Sekalipun pasar tradisional memiliki potensi dan pangsa pasar yang berbeda dengan pasar-pasar modern pada umumnya, namun tetap terdapat beberapa hal yang perlu dilakukan oleh peritel tradisional agar tetap mendapatkan tempat di hati konsumen, antara lain :

1. Peningkatan kualitas layanan pada pelanggan. Seringkali pelaku usaha pasar tradisional kurang ramah dalam melayani pelanggan atau sambil mengobrol dengan pedagang lain ;

2. Menciptakan suasana nyaman bagi pelanggan. Suasana nyaman ini bisa diciptakan antara lain dengan menciptakan tempat berdagang yang bersih dan sehat ;

3. Tidak mengambil keuntungan sesaat, ada kalanya para pedagang tradisional bersepakat dengan sesama padagang mengambil keuntungan dalam jumlah besar untuk barang-barang tertentu pada waktu tertentu. Keuntungan sesaat semacam ini merugikan pelanggan dan merusak hubungan jangka panjang dengan pelanggan ;

4. Pilihan produk yang lebih baik, perhatikan kondisi produk apakah masih layak konsumsi atau tidak.

kita menyadari bahwa persaingan usaha senantiasa akan terus meningkat dari waktu ke waktu, dengan demikian para pelaku usaha pasar tradisional hendaknya senantiasa melakukan hal-hal yang kreatif dan inovatif untuk menghadapi persaingan tersebut.

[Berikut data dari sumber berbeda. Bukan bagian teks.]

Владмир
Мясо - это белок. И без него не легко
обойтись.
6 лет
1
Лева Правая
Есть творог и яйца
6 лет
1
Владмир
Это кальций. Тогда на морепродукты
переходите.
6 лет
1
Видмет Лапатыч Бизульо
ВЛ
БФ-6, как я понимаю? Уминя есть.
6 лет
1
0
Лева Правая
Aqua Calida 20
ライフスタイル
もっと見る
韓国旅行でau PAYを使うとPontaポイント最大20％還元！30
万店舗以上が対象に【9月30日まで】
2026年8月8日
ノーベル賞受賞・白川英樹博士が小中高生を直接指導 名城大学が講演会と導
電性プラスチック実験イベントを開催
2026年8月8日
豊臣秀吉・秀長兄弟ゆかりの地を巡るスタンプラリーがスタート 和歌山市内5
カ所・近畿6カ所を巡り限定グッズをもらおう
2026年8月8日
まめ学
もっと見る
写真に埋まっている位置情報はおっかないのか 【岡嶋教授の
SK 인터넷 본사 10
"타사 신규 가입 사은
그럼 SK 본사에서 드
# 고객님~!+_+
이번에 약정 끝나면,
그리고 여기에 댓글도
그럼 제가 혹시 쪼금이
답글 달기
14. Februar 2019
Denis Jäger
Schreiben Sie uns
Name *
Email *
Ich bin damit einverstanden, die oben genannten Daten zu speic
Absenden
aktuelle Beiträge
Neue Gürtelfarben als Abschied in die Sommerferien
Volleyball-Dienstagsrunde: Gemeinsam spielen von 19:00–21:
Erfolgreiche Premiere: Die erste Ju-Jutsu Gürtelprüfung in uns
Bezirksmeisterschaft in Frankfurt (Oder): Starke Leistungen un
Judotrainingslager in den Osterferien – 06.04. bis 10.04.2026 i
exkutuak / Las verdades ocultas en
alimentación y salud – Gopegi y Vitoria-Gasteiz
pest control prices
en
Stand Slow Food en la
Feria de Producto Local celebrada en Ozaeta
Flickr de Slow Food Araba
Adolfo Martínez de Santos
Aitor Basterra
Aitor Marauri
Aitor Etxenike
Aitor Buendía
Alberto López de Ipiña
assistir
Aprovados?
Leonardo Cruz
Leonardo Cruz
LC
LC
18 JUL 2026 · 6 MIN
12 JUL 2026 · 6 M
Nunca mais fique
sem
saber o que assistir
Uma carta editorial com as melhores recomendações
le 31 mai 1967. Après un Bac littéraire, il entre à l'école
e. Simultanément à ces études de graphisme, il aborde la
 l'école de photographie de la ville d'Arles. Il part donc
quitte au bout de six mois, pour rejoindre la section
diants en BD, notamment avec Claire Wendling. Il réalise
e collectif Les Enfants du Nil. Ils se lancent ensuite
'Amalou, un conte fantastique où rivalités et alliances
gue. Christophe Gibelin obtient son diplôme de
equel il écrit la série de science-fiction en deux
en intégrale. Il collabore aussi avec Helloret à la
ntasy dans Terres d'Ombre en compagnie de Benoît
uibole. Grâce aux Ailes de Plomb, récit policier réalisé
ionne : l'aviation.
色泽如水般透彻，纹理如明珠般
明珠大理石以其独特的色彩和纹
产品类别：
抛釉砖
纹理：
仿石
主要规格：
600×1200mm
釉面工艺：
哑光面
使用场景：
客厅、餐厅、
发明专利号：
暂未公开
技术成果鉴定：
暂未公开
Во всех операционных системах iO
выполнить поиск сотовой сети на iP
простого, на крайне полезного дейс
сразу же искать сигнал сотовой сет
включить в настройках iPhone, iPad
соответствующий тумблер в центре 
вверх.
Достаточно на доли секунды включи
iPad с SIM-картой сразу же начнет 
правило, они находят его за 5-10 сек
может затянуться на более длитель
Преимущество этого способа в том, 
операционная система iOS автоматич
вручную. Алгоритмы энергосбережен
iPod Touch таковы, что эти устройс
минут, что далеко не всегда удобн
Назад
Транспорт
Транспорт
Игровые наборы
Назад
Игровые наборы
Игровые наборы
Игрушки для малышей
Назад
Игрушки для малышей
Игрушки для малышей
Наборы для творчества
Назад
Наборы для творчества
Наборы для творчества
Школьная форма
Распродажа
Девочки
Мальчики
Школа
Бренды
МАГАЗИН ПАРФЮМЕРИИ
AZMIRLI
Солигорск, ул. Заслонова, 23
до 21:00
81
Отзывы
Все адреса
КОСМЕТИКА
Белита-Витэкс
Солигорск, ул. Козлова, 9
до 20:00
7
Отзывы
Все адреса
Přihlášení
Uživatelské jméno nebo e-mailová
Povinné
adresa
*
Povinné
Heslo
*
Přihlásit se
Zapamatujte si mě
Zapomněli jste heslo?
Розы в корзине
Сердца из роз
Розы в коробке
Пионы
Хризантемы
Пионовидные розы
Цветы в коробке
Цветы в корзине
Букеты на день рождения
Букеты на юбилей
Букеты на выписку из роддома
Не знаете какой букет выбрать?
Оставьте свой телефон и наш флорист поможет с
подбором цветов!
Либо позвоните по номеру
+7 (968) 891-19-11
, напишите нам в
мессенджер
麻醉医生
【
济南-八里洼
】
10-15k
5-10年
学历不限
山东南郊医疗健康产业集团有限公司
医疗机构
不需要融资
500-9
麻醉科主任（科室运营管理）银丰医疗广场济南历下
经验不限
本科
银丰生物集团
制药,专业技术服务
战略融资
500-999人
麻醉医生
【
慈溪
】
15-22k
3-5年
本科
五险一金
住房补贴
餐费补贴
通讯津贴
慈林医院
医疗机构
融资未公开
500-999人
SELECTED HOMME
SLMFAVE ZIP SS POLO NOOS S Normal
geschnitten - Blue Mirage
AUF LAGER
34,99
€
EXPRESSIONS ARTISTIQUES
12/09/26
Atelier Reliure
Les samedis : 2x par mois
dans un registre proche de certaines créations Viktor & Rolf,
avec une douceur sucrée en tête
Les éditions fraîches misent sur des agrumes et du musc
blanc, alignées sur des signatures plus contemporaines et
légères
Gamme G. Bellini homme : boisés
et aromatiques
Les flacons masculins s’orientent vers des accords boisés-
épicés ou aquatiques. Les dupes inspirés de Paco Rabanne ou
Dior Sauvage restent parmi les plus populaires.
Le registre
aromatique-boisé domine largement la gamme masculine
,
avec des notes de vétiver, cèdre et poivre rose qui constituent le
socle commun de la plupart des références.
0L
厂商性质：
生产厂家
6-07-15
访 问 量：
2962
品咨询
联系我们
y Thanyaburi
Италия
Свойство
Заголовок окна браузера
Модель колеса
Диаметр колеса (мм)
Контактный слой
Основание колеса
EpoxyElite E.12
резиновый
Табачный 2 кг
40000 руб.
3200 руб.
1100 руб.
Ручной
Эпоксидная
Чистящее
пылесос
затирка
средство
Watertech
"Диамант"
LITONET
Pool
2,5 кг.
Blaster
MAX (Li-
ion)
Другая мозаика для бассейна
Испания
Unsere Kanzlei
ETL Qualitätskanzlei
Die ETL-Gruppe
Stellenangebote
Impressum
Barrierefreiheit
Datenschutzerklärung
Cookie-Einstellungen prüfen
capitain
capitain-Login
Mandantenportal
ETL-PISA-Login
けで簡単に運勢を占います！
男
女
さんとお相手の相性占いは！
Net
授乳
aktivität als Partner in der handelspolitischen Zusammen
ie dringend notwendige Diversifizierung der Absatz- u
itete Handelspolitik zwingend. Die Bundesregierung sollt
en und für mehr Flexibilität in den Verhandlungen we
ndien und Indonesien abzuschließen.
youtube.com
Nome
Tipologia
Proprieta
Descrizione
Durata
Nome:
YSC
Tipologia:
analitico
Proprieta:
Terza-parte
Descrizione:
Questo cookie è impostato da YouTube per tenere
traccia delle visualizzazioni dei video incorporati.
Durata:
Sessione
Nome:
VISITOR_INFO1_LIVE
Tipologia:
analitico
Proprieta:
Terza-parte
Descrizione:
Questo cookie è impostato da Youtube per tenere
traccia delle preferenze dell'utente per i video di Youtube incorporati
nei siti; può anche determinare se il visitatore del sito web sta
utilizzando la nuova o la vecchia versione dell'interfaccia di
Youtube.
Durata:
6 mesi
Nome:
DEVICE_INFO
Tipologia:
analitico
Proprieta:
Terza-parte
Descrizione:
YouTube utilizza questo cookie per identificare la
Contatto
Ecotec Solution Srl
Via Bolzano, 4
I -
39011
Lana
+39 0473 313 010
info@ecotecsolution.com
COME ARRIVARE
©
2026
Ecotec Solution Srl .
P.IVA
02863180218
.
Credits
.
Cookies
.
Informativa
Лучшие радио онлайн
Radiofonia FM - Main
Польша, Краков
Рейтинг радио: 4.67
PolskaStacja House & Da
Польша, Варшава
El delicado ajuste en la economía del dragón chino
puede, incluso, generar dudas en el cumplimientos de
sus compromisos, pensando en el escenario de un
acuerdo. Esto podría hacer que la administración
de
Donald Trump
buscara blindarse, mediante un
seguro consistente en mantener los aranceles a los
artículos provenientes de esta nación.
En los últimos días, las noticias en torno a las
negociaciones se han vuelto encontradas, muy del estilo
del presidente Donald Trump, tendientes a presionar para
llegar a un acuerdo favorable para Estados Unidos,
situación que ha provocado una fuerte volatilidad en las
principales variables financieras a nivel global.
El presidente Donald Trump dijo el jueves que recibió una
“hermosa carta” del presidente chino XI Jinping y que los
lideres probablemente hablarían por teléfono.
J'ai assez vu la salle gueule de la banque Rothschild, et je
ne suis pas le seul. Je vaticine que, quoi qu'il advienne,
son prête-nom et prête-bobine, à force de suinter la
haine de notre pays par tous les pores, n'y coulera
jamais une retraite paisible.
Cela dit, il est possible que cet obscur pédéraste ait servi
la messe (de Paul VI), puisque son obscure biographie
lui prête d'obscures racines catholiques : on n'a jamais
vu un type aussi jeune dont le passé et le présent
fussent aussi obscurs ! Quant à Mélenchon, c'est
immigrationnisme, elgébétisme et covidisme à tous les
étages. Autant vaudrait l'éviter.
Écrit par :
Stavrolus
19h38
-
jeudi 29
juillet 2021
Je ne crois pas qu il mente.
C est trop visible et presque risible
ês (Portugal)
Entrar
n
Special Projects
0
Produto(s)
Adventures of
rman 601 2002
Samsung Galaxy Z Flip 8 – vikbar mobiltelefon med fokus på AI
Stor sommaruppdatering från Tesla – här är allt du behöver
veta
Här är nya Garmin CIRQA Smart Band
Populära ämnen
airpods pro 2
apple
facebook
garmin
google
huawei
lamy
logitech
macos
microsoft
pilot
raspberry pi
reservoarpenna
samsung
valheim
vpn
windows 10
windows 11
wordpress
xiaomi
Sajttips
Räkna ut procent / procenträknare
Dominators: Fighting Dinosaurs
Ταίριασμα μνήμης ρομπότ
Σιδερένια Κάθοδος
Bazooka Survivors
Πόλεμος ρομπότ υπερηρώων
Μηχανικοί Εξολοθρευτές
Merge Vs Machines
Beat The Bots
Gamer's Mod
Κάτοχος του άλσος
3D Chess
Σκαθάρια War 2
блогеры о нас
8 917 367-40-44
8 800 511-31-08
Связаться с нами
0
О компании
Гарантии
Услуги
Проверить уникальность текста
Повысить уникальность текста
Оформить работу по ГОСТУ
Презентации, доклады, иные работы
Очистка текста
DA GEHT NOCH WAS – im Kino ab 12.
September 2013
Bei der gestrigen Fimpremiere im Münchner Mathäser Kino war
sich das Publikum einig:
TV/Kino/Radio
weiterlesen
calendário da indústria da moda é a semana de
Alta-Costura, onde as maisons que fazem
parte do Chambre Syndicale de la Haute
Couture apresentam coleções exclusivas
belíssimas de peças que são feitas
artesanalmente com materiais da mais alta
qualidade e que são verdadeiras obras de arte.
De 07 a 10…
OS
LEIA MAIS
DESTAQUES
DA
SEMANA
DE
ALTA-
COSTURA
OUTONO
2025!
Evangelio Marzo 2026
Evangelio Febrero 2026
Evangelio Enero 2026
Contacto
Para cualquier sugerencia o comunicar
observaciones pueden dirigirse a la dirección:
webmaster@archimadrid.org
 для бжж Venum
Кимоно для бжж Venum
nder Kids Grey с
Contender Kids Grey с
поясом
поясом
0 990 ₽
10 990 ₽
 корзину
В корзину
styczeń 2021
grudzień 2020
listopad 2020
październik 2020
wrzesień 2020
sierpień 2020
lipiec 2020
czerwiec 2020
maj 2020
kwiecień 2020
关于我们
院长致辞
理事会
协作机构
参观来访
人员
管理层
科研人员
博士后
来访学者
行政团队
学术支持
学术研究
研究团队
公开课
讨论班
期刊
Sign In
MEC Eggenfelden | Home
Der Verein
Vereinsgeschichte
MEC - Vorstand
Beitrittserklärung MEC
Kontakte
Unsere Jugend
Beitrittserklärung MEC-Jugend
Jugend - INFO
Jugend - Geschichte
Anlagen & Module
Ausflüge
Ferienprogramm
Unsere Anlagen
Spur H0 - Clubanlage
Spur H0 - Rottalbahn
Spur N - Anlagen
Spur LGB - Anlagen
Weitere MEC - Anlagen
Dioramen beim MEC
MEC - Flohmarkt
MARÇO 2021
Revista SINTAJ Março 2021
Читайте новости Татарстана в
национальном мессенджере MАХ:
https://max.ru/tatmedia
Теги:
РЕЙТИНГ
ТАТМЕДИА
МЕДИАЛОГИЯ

Dari sudut pandang sistem ekonomi secara keseluruhan, perlu kita merubah dan mengganti sistem ekonomi kapitalisme yang berlaku selama ini dengan sistem ekonomi-berbagi (sharing-economy), dimana pemerintah harus memberikan akses dan asset terhadap rakyat Indonesia dengan membuka pintu yang selebar-lebarnya, sebagaimana yang diamanatkan oleh Pancasila, sila ke-5 “Keadilan sosial bagi seluruh rakyat Indonesia”, dan UUD 1945 Pasal 33 ayat (1), (2), (3), (4), dan (5), yaitu :

(1) Perekonomian disusun sebagai usaha bersama berdasar atas asas kekeluargaan ;

(2) Cabang-cabang produksi yang penting bagi negara dan yang menguasai hajat hidup orang banyak dikuasai oleh negara ;

(3) Bumi dan air dan kekayaan alam yang terkandung di dalamnya dikuasai oleh negara dan dipergunakan untuk sebesar-besar kemakmuran rakyat ;

(4) Perekonomian nasional diselenggarakan berdasar atas demokrasi ekonomi dengan prinsip kebersamaan, efisiensi berkeadilan, berkelanjutan, berwawasan lingkungan, kemandirian, serta dengan menjaga keseimbangan kemajuan dan kesatuan ekonomi nasional ;

(5) Ketentuan lebih lanjut mengenai pelaksanaan pasal ini diatur dalam undang-undang.

dengan demikian, melalui sistem ekonomi berbagi (sharing-economy) diharapkan berjalannya roda perekonomian bangsa yang memanfaatkan sumber daya dan kekayaan alam negara ini dapat diperuntukkan bagi seluruh kepentingan rakyat dan hajat hidup orang banyak.